To be clear, it’s not speech synthesis as we’ve known it. ObEN captures the full Phoneme spectrum as opposed to recording individual syllables, which are language specific.
For example, when I grew up in the South of England there was a very plummy lady voice announcer for British Rail. It was clear the train network had used what’s known as “unit selection method” to record the name of each individual train station, the hour, and other words like “arrival” and “departure.” Then, through concatenation — or stringing the words into a chain — had her say things like, “The train on Platform 1 is for London Victoria and will depart at three fifteen precisely.”
It was very stilted because recorded words were just popped together.
“What we do is voiceprint not just the tone, but the performance style of the speaker,” Jain explained. “Then we have an output of particles, apply deep learning to speech synthesis, and can create a digital adaptation of that voiceprint — in any language — and not just speech, but singing, too. You don’t need a special recording studio to use ObEN’s technology, just a quiet place with not much background noise.”
One recent successful application of ObEN’s tech was Ben, a robot concierge in Las Vegas. Through Zheng’s connections in China, Tencent, which owns massive social network WeChat, introduced ObEN to Sixiao Guo in Las Vegas, who headed up international marketing at Caesars Entertainment.
“The Chinese market is very important for Las Vegas,” confirmed Guo. “So, during planning for CES, we wanted an innovative way to attract travelers and provide great customer service at the LINQ hotel, part of Caesars Entertainment. In partnership with WeChat and ObEN we created Ben, a robot concierge, using a voice actor who gave us the voiceprint and hardware from HRG [Hit Robot Group]. During CES, Ben spoke mostly English but in February, for Chinese New Year, he delighted hotel visitors by speaking Mandarin, making recommendations for nightlife, entertainment, and dining options.”
“What we were trying to achieve was to prove people really care for, and respond to, human voices, as opposed to machine voiced chat bots, for example,” Jain said. “All the feedback we got in Las Vegas confirmed that. They really connected with Ben.”

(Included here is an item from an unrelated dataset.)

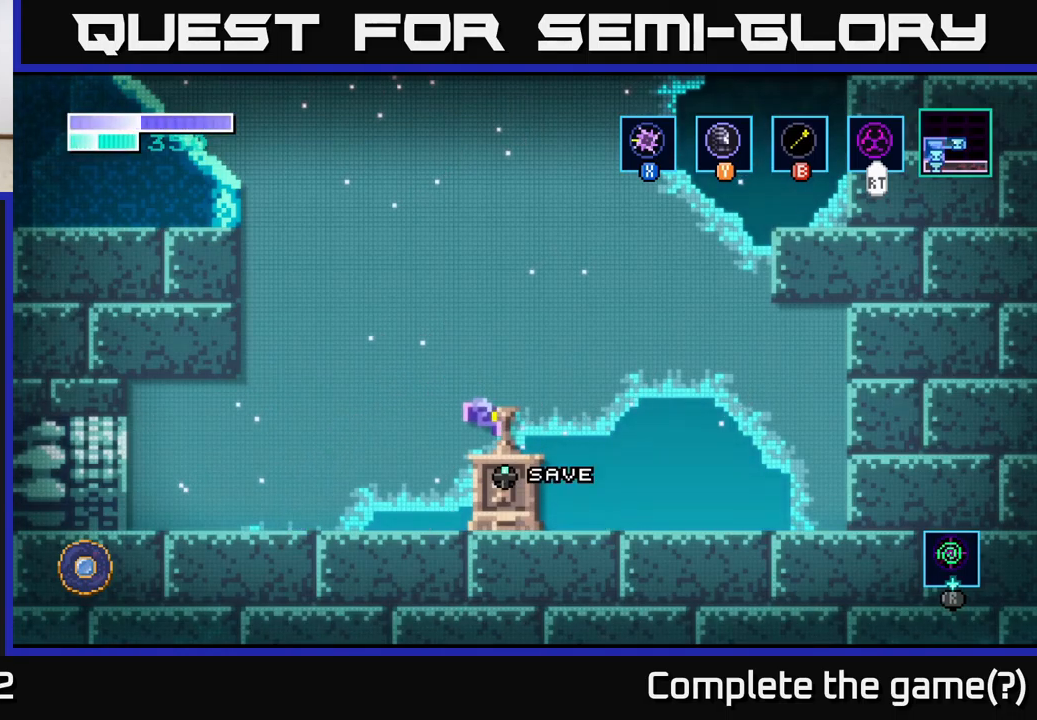
{"buttons": [], "left_stick": "center", "right_stick": "center", "events": [[133, "left_stick", "up"], [266, "left_stick", "center"]]}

Guo, meanwhile, liked the ObEN tech so much, that she recently jumped ship and moved to Los Angeles to join the company.
Pleasantly spoken tourism trade robots aside, a growing part of ObEN’s future business will be in personable devices for seniors and children in the healthcare industry, according to the co-founders. And maybe a few celebrities?
“We get contacted by a lot of celebrities’ estates,” said Jain. “Because, apparently, they can make more money out of a celebrity post-death. So they want to create a digital identity, right down to the voiceprint, for posterity. The celebrity asks us, ‘Which recording studio do you want to book me into?’ and they’re often disappointed when we say, ‘Oh, you can just record our two-minute, 36-sentence input test from somewhere quiet like your bathroom.’”
So that’s what I did. Soon, I received an audio file of me speaking Chinese, which blew my mind.
Back when I had a fancy executive job, I used to fly to Beijing and Hong Kong on business. Despite a willingness to pick up phrases to smooth interpersonal relations with colleagues upon arrival, it was often an unsatisfying mix of interpreters and confused signals, coupled with awful jetlag and misunderstandings.
In the future, business will be rather different. Because I might not speak Chinese (or Russian, Japanese, Dothraki, and so on), but my digital doppelganger does, thanks to ObEN.
And, not to be morbid, but she will continue to speak in many languages long after my corporeal presence on this planet has expired. So if anyone would like my digital doppelganger to audition for the multilingual announcer gig on an interplanetary spacecraft, when that day comes, I would be delighted to do so.